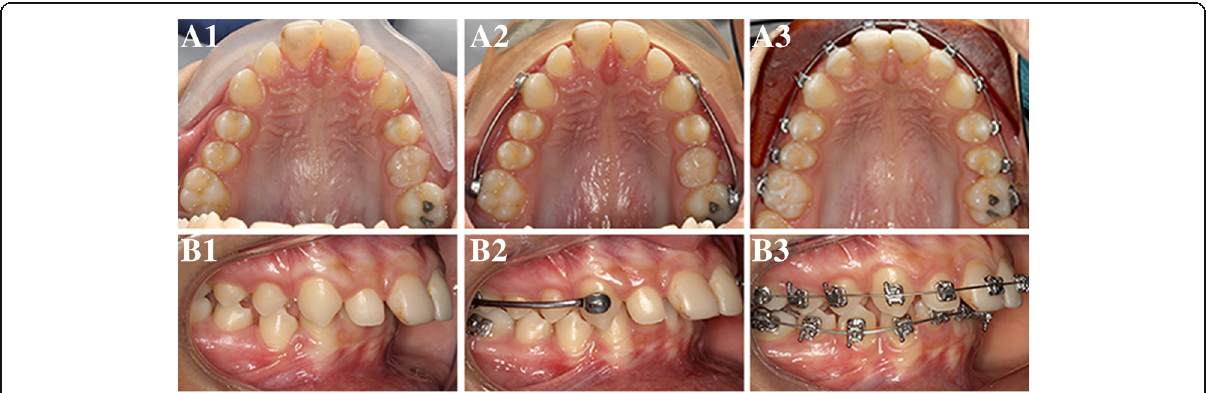
Fig. 9 Relapse of derotated molar with Carriere Distalizer . A1 and B1 pre-treatment intraoral photos. A2 and B2 progress photos after 3 months of treatment with Carriere Distalizer. A3 and B3 progress photos 1 month after removal of Carriere Distalizer. The right molar relationship was corrected to Class I with Carriere Distalizer (B2) and part of the correction was achieved by derotating the upper right first molar (A2). However, there was a relapse of derotated upper right first molar after Carriere Distalizer was removed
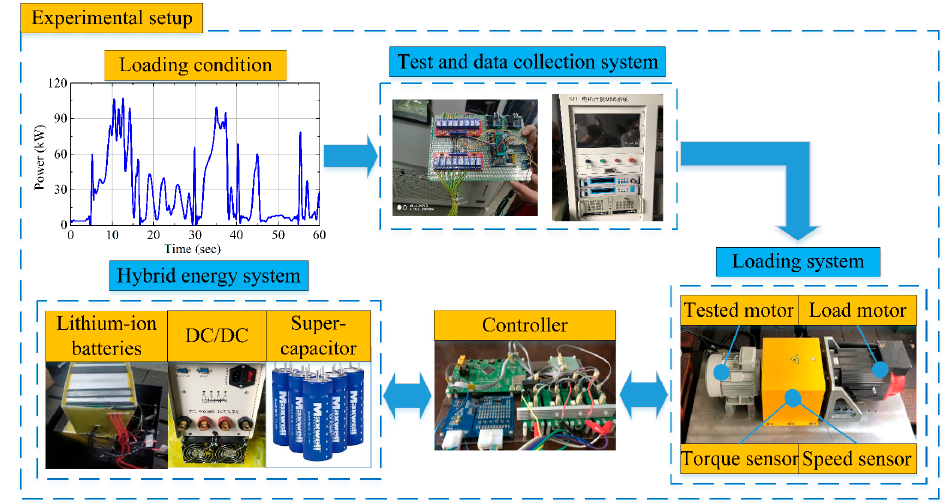
Figure 11. The experimental platform of electric construction machinery.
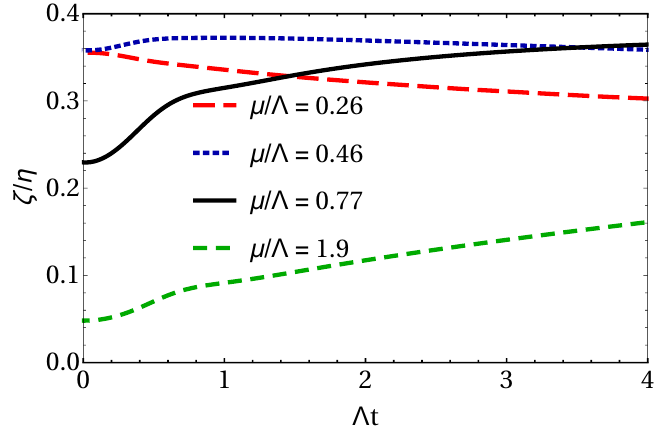
Figure 6 . Early-time evolution of the (cid:16)=(cid:17) ratio for runs with (cid:30) shown include times before and after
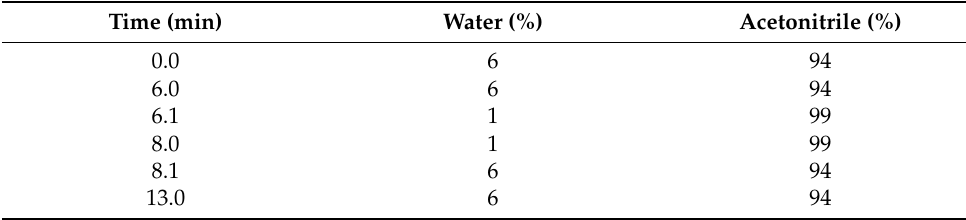
Table 1. Gradient elution program for AVMS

....

#### REQUIRED ACTION:
Scanning the data above, count the lines in which the string "Figure" occurs and state only the count.

#### ANSWER FOR THIS EXERCISE:
2